### Work instructions:
Below are some records. Pull every line that contains the word "procent".

[[ Material for this exercise open ]]

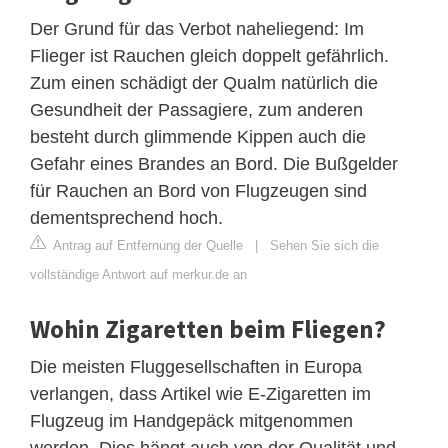
Der Grund für das Verbot naheliegend: Im
Flieger ist Rauchen gleich doppelt gefährlich.
Zum einen schädigt der Qualm natürlich die
Gesundheit der Passagiere, zum anderen
besteht durch glimmende Kippen auch die
Gefahr eines Brandes an Bord. Die Bußgelder
für Rauchen an Bord von Flugzeugen sind
dementsprechend hoch.
Antrag auf Entfernung der Quelle
|
Sehen Sie sich die
vollständige Antwort auf merkur.de an
Wohin Zigaretten beim Fliegen?
Die meisten Fluggesellschaften in Europa
verlangen, dass Artikel wie E-Zigaretten im
Flugzeug im Handgepäck mitgenommen
werden. Dies hängt auch von der Qualität und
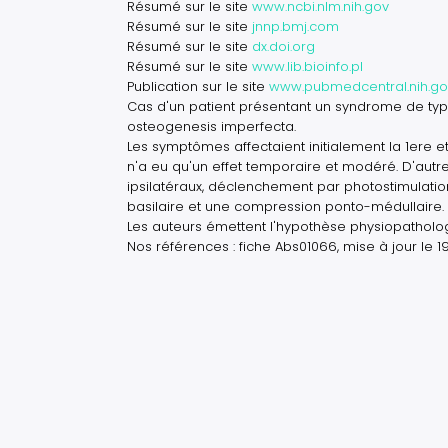
Résumé sur le site
www.ncbi.nlm.nih.gov
Résumé sur le site
jnnp.bmj.com
Résumé sur le site
dx.doi.org
Résumé sur le site
www.lib.bioinfo.pl
Publication sur le site
www.pubmedcentral.nih.go
Cas d'un patient présentant un syndrome de typ
osteogenesis imperfecta.
Les symptômes affectaient initialement la 1ere 
n'a eu qu'un effet temporaire et modéré. D'a
ipsilatéraux, déclenchement par photostimulatio
basilaire et une compression ponto-médullaire.
Les auteurs émettent l'hypothèse physiopatholo
Nos références : fiche Abs01066, mise à jour le 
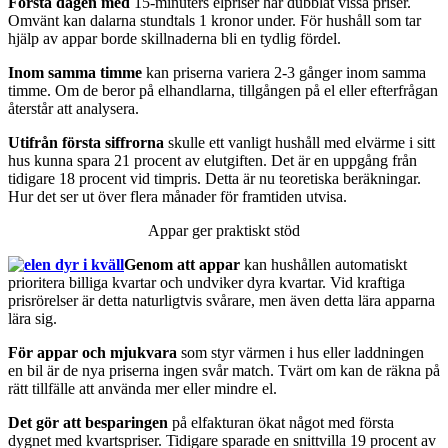
Första dagen med
15-minuters elpriser har dubblat vissa priser.
Omvänt kan dalarna stundtals 1 kronor under. För hushåll som tar
hjälp av appar borde skillnaderna bli en tydlig fördel.
Inom samma timme
kan priserna variera 2-3 gånger inom samma
timme. Om de beror på elhandlarna, tillgången på el eller efterfrågan
återstår att analysera.
Utifrån första siffrorna
skulle ett vanligt hushåll med elvärme i sitt
hus kunna spara 21 procent av elutgiften. Det är en uppgång från
tidigare 18 procent vid timpris. Detta är nu teoretiska beräkningar.
Hur det ser ut över flera månader för framtiden utvisa.
Appar ger praktiskt stöd
Genom att appar
kan hushållen automatiskt
prioritera billiga kvartar och undviker dyra kvartar. Vid kraftiga
prisrörelser är detta naturligtvis svårare, men även detta lära apparna
lära sig.
För appar och mjukvara
som styr värmen i hus eller laddningen
en bil är de nya priserna ingen svår match. Tvärt om kan de räkna på
rätt tillfälle att använda mer eller mindre el.
Det gör att besparingen
på elfakturan ökat något med första
dygnet med kvartspriser. Tidigare sparade en snittvilla 19 procent av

[[ Material for this exercise closed ]]

### Exercise answer:
hus kunna spara 21 procent av elutgiften. Det är en uppgång från
tidigare 18 procent vid timpris. Detta är nu teoretiska beräkningar.
dygnet med kvartspriser. Tidigare sparade en snittvilla 19 procent av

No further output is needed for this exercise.